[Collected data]
####################

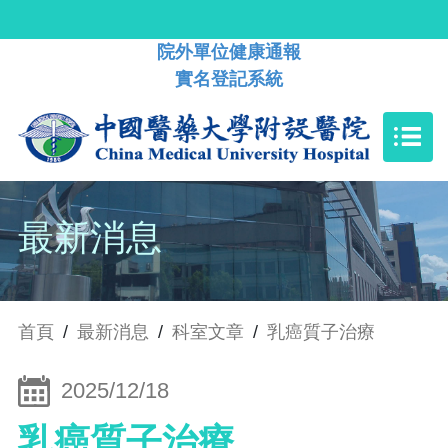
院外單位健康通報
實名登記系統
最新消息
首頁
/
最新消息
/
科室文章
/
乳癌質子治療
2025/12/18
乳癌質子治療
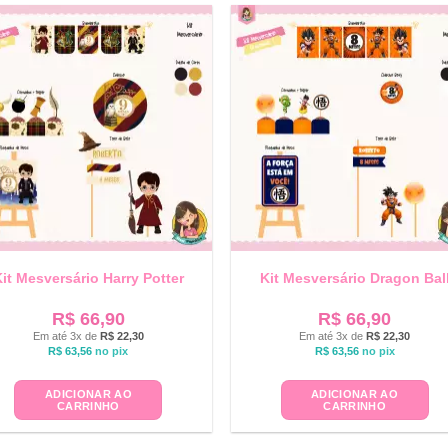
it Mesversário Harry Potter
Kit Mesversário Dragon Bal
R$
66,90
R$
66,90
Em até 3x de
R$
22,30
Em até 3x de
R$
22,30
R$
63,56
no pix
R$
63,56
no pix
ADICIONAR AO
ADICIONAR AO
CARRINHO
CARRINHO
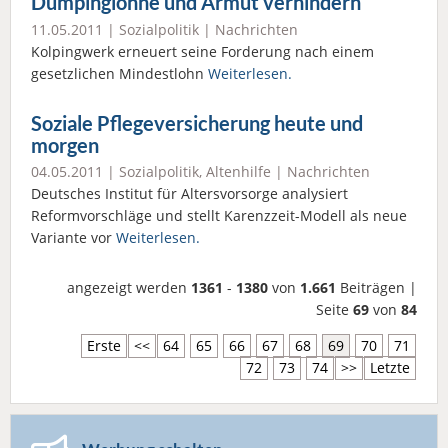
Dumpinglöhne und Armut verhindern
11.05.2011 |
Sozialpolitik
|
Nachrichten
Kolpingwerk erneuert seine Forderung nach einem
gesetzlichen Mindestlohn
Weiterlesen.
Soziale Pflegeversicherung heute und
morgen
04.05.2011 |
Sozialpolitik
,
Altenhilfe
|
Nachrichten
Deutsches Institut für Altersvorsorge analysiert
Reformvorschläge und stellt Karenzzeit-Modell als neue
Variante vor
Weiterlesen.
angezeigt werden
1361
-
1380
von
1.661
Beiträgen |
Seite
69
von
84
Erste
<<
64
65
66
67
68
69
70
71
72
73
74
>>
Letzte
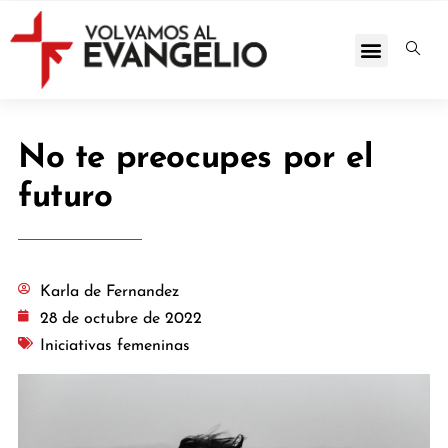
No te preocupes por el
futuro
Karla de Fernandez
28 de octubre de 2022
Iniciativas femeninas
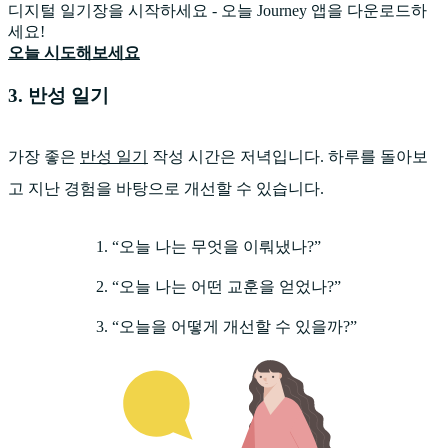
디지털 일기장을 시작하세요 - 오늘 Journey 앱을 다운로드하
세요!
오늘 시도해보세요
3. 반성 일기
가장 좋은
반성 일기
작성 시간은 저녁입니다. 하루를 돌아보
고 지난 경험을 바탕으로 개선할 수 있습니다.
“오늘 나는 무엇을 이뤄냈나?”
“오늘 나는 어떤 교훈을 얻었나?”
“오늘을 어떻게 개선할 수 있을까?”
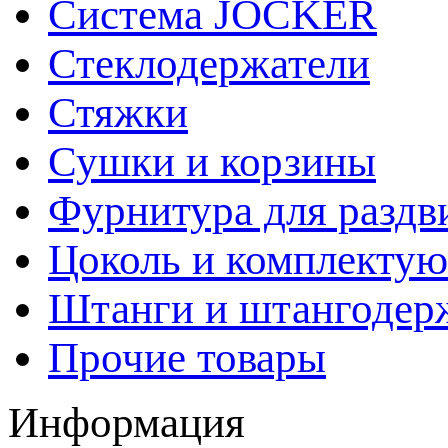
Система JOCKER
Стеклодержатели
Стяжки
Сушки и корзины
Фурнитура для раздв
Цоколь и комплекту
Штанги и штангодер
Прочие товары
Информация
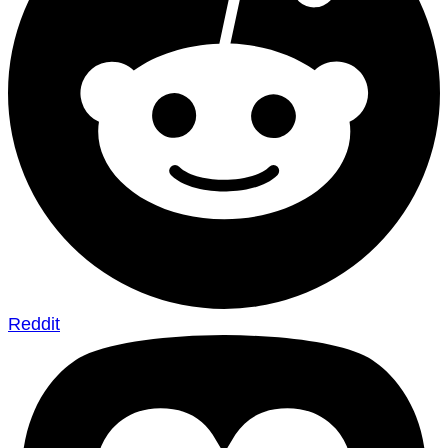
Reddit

####################

ASSIGNED TASK: Could you reproduce the text of every one of the entries above, line for line and unchanged, while leaving the pictures out of your answer?

OUTPUT OF THE TASK:
院外單位健康通報
實名登記系統
最新消息
首頁
/
最新消息
/
科室文章
/
乳癌質子治療
2025/12/18
乳癌質子治療
it Mesversário Harry Potter
Kit Mesversário Dragon Bal
R$
66,90
R$
66,90
Em até 3x de
R$
22,30
Em até 3x de
R$
22,30
R$
63,56
no pix
R$
63,56
no pix
ADICIONAR AO
ADICIONAR AO
CARRINHO
CARRINHO
Dumpinglöhne und Armut verhindern
11.05.2011 |
Sozialpolitik
|
Nachrichten
Kolpingwerk erneuert seine Forderung nach einem
gesetzlichen Mindestlohn
Weiterlesen.
Soziale Pflegeversicherung heute und
morgen
04.05.2011 |
Sozialpolitik
,
Altenhilfe
|
Nachrichten
Deutsches Institut für Altersvorsorge analysiert
Reformvorschläge und stellt Karenzzeit-Modell als neue
Variante vor
Weiterlesen.
angezeigt werden
1361
-
1380
von
1.661
Beiträgen |
Seite
69
von
84
Erste
<<
64
65
66
67
68
69
70
71
72
73
74
>>
Letzte
No te preocupes por el
futuro
Karla de Fernandez
28 de octubre de 2022
Iniciativas femeninas
디지털 일기장을 시작하세요 - 오늘 Journey 앱을 다운로드하
세요!
오늘 시도해보세요
3. 반성 일기
가장 좋은
반성 일기
작성 시간은 저녁입니다. 하루를 돌아보
고 지난 경험을 바탕으로 개선할 수 있습니다.
“오늘 나는 무엇을 이뤄냈나?”
“오늘 나는 어떤 교훈을 얻었나?”
“오늘을 어떻게 개선할 수 있을까?”
Система JOCKER
Стеклодержатели
Стяжки
Сушки и корзины
Фурнитура для раздв
Цоколь и комплекту
Штанги и штангодер
Прочие товары
Информация
Reddit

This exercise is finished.